Transformations > Chunking transformation > Text processing functions

Text processing functions

Text processing functions make text data cleaner and semantically more consistent for vector embedding by focusing on words that are informative to the meaning of the text and by reducing variability to aid NLP. In RAG use cases, text processing ensures that text is clean, consistent, and easily comparable to user queries.

Text processing functions can clean text by removing noise such as whitespace and diacritics, and they can convert text to a standard format by lemmatizing words to their base forms.

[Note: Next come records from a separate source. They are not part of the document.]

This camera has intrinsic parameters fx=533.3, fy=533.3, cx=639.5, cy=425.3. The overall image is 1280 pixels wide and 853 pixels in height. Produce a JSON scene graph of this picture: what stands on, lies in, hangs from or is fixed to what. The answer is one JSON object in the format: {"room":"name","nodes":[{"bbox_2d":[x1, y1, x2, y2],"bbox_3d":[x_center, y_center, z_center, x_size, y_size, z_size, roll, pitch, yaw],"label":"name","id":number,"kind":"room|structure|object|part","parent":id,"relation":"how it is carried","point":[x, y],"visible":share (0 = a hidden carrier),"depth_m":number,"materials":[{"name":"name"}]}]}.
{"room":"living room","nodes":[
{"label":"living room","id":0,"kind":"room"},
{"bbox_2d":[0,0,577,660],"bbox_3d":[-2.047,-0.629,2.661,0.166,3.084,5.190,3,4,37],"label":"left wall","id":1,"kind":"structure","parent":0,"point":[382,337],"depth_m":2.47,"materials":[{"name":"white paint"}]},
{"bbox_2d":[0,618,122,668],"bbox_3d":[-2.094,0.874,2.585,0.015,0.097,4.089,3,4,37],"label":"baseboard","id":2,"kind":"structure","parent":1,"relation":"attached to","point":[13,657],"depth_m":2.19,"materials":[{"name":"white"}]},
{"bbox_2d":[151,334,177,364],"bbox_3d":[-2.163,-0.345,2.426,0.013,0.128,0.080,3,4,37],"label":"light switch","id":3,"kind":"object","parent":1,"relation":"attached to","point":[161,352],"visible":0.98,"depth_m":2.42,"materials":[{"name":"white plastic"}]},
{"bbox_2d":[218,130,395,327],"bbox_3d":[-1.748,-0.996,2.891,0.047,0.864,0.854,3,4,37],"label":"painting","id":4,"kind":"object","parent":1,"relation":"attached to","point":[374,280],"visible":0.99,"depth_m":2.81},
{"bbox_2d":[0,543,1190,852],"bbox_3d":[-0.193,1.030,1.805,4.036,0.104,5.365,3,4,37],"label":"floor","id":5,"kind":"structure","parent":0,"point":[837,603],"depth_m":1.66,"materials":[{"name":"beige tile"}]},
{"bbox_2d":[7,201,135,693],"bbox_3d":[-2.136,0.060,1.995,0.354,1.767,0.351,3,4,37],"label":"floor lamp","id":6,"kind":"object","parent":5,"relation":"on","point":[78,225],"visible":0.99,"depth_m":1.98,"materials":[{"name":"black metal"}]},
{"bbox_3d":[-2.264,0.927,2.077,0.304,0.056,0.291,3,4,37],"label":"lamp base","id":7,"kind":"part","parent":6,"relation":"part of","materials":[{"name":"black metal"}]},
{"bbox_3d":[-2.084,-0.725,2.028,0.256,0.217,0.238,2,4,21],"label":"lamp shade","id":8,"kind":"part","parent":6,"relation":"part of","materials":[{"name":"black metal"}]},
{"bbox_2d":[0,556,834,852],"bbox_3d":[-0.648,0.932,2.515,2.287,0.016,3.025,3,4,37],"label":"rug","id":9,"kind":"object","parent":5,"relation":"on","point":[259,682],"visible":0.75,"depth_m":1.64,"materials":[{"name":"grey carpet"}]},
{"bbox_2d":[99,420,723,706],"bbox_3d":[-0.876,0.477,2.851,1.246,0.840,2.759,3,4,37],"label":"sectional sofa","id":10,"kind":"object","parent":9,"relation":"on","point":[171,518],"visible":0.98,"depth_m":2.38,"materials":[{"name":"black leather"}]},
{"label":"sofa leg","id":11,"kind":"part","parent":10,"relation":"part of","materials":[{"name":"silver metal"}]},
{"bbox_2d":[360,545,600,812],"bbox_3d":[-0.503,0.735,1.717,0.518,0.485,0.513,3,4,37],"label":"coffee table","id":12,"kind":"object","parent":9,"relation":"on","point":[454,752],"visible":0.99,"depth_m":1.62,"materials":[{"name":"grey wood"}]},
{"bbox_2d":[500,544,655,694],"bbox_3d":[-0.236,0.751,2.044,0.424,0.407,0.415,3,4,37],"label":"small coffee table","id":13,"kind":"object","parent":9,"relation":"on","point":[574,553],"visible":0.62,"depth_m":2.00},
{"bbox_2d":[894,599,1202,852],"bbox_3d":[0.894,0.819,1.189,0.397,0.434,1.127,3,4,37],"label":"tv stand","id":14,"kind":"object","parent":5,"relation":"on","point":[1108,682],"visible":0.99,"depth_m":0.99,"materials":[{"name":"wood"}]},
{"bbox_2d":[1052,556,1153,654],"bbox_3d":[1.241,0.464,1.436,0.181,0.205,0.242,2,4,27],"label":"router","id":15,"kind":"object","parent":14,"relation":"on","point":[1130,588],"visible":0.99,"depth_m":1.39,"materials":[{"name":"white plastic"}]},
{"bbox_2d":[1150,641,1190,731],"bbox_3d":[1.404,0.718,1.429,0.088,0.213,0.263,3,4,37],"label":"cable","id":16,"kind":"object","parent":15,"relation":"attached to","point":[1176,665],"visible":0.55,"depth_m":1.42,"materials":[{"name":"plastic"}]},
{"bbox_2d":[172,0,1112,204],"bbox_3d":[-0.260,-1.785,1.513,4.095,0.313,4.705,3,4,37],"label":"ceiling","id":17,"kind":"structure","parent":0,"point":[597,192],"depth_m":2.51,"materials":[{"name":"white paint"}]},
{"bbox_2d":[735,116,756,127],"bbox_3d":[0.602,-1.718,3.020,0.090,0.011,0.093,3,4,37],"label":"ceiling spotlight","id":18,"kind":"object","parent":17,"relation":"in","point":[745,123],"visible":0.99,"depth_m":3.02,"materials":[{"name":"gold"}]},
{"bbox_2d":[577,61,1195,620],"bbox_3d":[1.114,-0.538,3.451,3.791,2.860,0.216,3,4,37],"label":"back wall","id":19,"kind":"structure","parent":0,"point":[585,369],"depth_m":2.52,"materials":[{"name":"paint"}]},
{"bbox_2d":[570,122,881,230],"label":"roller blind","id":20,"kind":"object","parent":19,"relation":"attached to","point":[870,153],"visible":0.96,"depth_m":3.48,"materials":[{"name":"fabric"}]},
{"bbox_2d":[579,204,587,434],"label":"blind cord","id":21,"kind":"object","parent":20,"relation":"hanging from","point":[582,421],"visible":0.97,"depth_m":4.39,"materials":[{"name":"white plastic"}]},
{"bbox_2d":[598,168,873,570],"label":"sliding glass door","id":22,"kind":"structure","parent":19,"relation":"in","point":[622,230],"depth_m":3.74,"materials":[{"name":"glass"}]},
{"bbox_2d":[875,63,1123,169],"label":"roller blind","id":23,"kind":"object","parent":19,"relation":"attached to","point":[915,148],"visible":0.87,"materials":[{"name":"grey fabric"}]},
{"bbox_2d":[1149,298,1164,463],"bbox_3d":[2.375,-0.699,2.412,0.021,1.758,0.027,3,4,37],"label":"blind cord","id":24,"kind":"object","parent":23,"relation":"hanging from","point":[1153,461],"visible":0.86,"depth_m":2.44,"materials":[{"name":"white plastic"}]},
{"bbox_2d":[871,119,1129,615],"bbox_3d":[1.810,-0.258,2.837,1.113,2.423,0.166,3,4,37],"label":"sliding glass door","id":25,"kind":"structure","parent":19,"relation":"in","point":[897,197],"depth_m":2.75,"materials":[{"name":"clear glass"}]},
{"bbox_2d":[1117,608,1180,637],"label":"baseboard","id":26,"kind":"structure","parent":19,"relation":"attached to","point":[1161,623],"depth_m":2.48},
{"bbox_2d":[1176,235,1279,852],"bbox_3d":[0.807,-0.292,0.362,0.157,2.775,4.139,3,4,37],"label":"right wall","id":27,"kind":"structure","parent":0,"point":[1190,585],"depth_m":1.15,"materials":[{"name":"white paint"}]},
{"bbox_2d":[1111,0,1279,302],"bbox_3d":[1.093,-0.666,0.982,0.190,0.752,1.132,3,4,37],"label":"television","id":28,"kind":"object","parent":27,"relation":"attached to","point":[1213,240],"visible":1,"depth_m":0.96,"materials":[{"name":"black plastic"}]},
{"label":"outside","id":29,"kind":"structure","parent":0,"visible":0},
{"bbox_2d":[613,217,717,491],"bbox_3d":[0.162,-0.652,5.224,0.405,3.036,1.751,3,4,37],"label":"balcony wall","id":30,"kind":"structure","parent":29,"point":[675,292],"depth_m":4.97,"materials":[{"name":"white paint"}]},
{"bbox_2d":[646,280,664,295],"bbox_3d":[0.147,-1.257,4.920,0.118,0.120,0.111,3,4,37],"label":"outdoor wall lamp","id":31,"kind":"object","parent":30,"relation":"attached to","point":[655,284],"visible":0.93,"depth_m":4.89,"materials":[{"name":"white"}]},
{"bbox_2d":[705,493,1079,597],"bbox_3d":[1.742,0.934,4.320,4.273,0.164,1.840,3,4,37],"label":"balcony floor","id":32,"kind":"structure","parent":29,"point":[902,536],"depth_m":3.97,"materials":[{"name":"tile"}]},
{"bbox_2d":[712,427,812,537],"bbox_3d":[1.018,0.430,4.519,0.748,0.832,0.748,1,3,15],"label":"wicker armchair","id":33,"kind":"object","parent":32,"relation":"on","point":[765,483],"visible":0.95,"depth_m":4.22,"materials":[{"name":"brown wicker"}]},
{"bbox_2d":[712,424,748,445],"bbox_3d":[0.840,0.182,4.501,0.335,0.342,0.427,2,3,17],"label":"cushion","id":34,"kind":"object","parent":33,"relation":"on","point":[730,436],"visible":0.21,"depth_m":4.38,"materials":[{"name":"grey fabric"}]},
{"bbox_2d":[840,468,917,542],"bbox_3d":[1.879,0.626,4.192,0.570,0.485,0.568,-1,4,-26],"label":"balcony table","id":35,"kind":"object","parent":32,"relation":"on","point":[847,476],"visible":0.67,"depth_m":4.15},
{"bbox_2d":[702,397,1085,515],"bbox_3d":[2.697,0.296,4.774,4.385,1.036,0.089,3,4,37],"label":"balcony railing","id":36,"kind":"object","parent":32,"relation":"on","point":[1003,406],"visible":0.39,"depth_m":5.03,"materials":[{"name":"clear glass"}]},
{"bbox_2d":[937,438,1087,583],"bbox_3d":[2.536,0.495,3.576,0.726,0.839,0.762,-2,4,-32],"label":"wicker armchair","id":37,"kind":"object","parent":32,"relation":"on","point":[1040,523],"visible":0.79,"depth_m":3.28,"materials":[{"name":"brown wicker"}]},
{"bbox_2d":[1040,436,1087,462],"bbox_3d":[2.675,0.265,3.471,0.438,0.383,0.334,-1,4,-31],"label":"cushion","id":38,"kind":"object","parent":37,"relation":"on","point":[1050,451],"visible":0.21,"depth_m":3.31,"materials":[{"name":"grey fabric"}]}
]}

You can use the following text processing functions:

Cleanse text: Cleanse the text by removing redundant whitespace and sets of dots and by converting letters to lowercase.
Remove diacritics: Removes diacritics including accents and other marks that change a letter's pronunciation. For example, café becomes cafe.
Check spelling: Checks for spelling errors based on the context of the data and corrects them.
Lemmatize: Converts words to their base form. For example, better becomes good and running becomes run.; Lemmatization preserves the semantic accuracy of the data, so it's useful for sentiment analysis and machine translation.
Remove stop words: Removes common stop words like pronouns, articles, prepositions, and conjunctions. For example, This is a sample text becomes sample text.

Converting words to lowercase and removing stop words is a simple and effective way to reduce data complexity that applies to most NLP tasks.